Removing invalid XML characters

During the ingest procedure that is run by Data Processing, it is possible for a record to contain invalid data, which will be skipped (that is, will not be ingested into the Dgraph). Typically, the invalid data will consist of invalid XML characters. A valid character for ingest must be a character according to production 2 of the XML 1.0 specification. If an invalid character is detected, an exception is thrown with this error message:
Character <c> is not legal in XML 1.0

The record with that character is rejected.

Fixing date formats

Ingested date values originate from one (or more) Hive table columns:
  • Columns configured as DATE data types.
  • Columns configured as TIMESTAMP data types.
  • Columns configured as STRING data types but having date values. The date formats that are supported via this data type discovery method are listed in the dateFormats.txt file. For details on this file, see Date format configuration.

Make sure that dates in STRING columns are well-formed and conform to a format in the dateFormats.txt file, or else they will be ingested as string values, not as Dgraph mdex:dateTime data types.

In addition, make sure that the dates in a STRING column are valid dates. For example, the date Mon, Apr 07, 1925 is invalid because April 7, 1925 is a Tuesday, not a Monday.

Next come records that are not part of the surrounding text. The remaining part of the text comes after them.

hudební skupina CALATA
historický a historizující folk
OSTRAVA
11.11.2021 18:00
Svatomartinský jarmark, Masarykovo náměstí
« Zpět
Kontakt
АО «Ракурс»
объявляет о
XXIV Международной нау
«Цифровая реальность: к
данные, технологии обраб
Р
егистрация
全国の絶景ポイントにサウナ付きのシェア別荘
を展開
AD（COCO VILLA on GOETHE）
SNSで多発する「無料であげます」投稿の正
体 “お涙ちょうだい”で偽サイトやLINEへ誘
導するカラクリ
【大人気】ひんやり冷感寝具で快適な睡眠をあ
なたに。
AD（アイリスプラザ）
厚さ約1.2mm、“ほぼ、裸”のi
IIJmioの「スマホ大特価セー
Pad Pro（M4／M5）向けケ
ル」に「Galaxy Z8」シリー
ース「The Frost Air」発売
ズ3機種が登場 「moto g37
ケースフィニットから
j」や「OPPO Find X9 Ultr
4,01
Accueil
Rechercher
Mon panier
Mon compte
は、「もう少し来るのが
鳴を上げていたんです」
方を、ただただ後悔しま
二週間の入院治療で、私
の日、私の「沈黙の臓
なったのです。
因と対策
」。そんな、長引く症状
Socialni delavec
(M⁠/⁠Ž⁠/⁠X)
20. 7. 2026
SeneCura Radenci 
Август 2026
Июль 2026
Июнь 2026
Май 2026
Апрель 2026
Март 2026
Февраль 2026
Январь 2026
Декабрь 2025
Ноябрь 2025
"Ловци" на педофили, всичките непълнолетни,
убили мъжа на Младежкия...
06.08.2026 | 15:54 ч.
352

Therefore, this invalid date would cause the column to be detected as a STRING column, not a DATE column.

Uploading Excel and CSV files

In Studio, you can create a new data set by uploading data from an Excel or CSV file. The data upload for these file types is always done as STRING data types.

For this reason, you should make sure that the file's column data are of consistent data types. For example, if a column is supposed to store integers, check that the column does not have non-integer data. Likewise, check that date input conforms to the formats in the dateFormats.txt file.